Which did you enjoy more: watching the Lionesses win the Euros, or watching the crowds watching the Lionesses win? It’s an odd question, but “reaction videos” – watching people experience emotions as they watch other people doing things – have become a respectable genre of entertainment. It becomes a bit dizzying when you think about it: will we soon have reaction videos of people watching reaction videos? That nesting of images within themselves is called “mise en abyme” in French: placing in the abyss, which provokes a suitably existential shiver.
That is not to say I don’t enjoy the simple pleasure of watching kids discover and appreciate old white man music, Italian chefs condemn Jamie Oliver’s crimes against carbonara, or Malaysian comedians objecting violently to the BBC’s fried rice. I also appreciate the sterling work of Tegareacts, a TikTok sensation. (Can you say TikTok without “sensation”? It has become like “flaunting” and “curves”, I think.) Tega sublimates the most banal videos of cleaning hacks, recipes and the kind of obscure household products you get on shopping channels with pithy commentary. She approves them with her catchphrase “continue”, or occasionally condemns with a firm “discontinue this activity”. My favourite is some lethal-looking mountain biking, of which she, delightfully, says, “the mass is not mass-ing, the gravity is not gravity-ing”, neatly summarising my objections to extreme sport.
Watching watchers started on Japanese television in the 1970s, and the New York Times dates the contemporary version to 2007; the time a decent proportion of us began using social media to look to people other than those around us to reflect our thoughts and feelings. Gogglebox took “watching people watching people on TV” mainstream in 2013, introducing a demographic who might never look at YouTube or TikTok to the concept.
Now it feels as if we are going deeper. Why? I’m inclined to blame Covid, which confined much of our emotional life – new babies, birthdays, funerals, even deathbed goodbyes – to a screen, and deprived us of the simple joy of people-watching. Covid sport – and particularly the closed-doors Tokyo Olympics – allowed us to enjoy the wholesome sight of families wildly celebrating the success of faraway athletes: use the volume button wisely if you watch the video of the Tunisian swimmer Ahmed Hafnaoui’s family watching him win gold.
I’m never inclined to worry about what the internet has done to our brains, probably because mine has already been destroyed by angry seagull videos, Twitter fights and my usual 45 open browser windows. But online reaction is becoming a codified and formulaic genre, so much so that one set of reaction-content creators even tried to trademark the concept. Emotions are exaggerated, nuance is blunted, and expressions and gestures can be reduced to a Thomas the Tank Engine taxonomy: happy, sad, angry, thigh-slap with hilarity, tear your headphones off and walk away in astonishment. The feeling that we are performing, rather than feeling, emotion is a recognisable but deeply uncomfortable one: the abyss is calling.

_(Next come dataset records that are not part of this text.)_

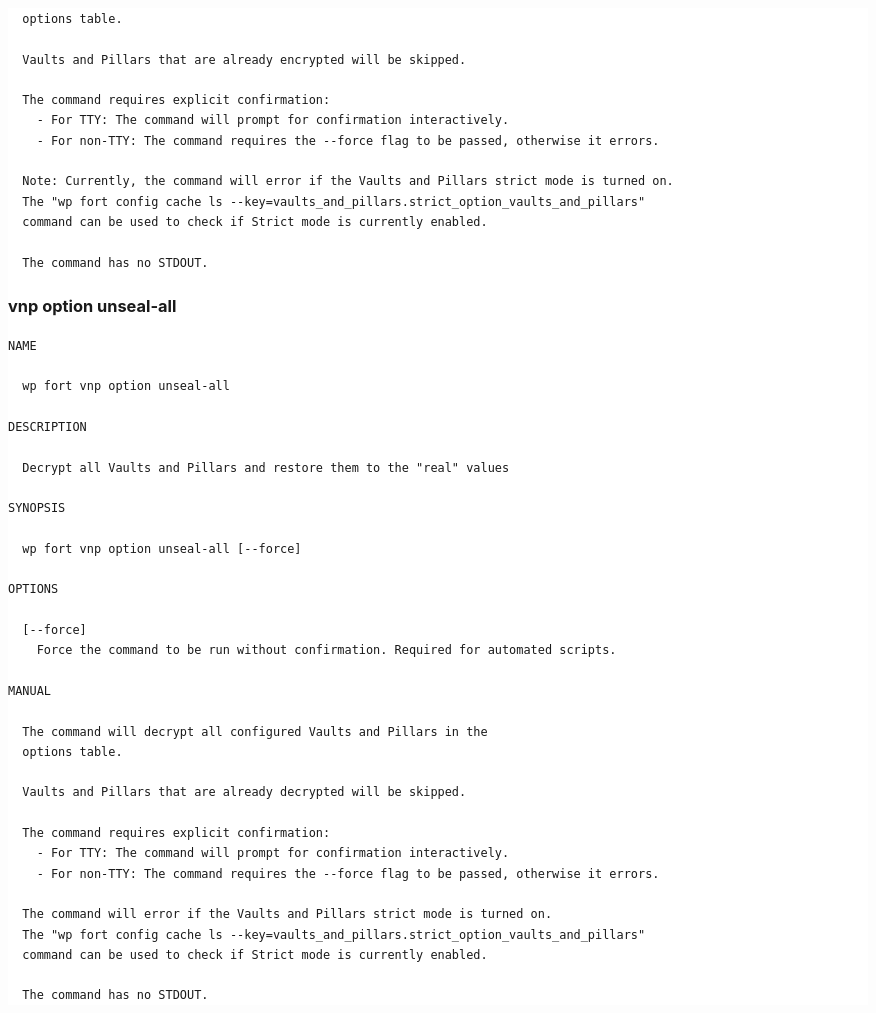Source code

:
 ```log
  options table.

  Vaults and Pillars that are already encrypted will be skipped.

  The command requires explicit confirmation:
    - For TTY: The command will prompt for confirmation interactively.
    - For non-TTY: The command requires the --force flag to be passed, otherwise it errors.
    
  Note: Currently, the command will error if the Vaults and Pillars strict mode is turned on.
  The "wp fort config cache ls --key=vaults_and_pillars.strict_option_vaults_and_pillars"
  command can be used to check if Strict mode is currently enabled.

  The command has no STDOUT.
```

### vnp option unseal-all

```log
NAME

  wp fort vnp option unseal-all

DESCRIPTION

  Decrypt all Vaults and Pillars and restore them to the "real" values

SYNOPSIS

  wp fort vnp option unseal-all [--force]

OPTIONS

  [--force]
    Force the command to be run without confirmation. Required for automated scripts.

MANUAL 

  The command will decrypt all configured Vaults and Pillars in the
  options table.

  Vaults and Pillars that are already decrypted will be skipped.

  The command requires explicit confirmation:
    - For TTY: The command will prompt for confirmation interactively.
    - For non-TTY: The command requires the --force flag to be passed, otherwise it errors.
    
  The command will error if the Vaults and Pillars strict mode is turned on.
  The "wp fort config cache ls --key=vaults_and_pillars.strict_option_vaults_and_pillars"
  command can be used to check if Strict mode is currently enabled.

  The command has no STDOUT.
```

I think there are gentler ways to explain our desire to watch other people feel stuff. One is that we are all tentative, insecure creatures; now more than ever, after nearly three years in which other people have felt distant and been consistently presented as not just strange, but risky. We don’t understand others, but we do look to them for the reassurance that we are the same in some essential way. How they feel about pineapple on pizza, Bohemian Rhapsody or Simone Biles nailing a gravity-defying bit of acrobatics gives us comfort and confirms our own responses are normal.
Another theory is that watching reactions is a seeking-out of connection. There is some evidence that the mirror neurons in our brains, which activate when we do something and also when we see someone else do the same thing, may operate in the same way with emotions: when we see someone experience pain or disgust or joy, we “feel” it, sort of. That would make watching people react an exercise in empathy.
Whatever the mechanism, it shows that we care what others feel. I’m reminded that when my grandparents first got a TV in the 1960s, my grandfather angled his chair away from the screen, so he could watch my grandmother watching it. He would rather, he said, watch her than anything else. The verdict, on balance? “Continue this activity.”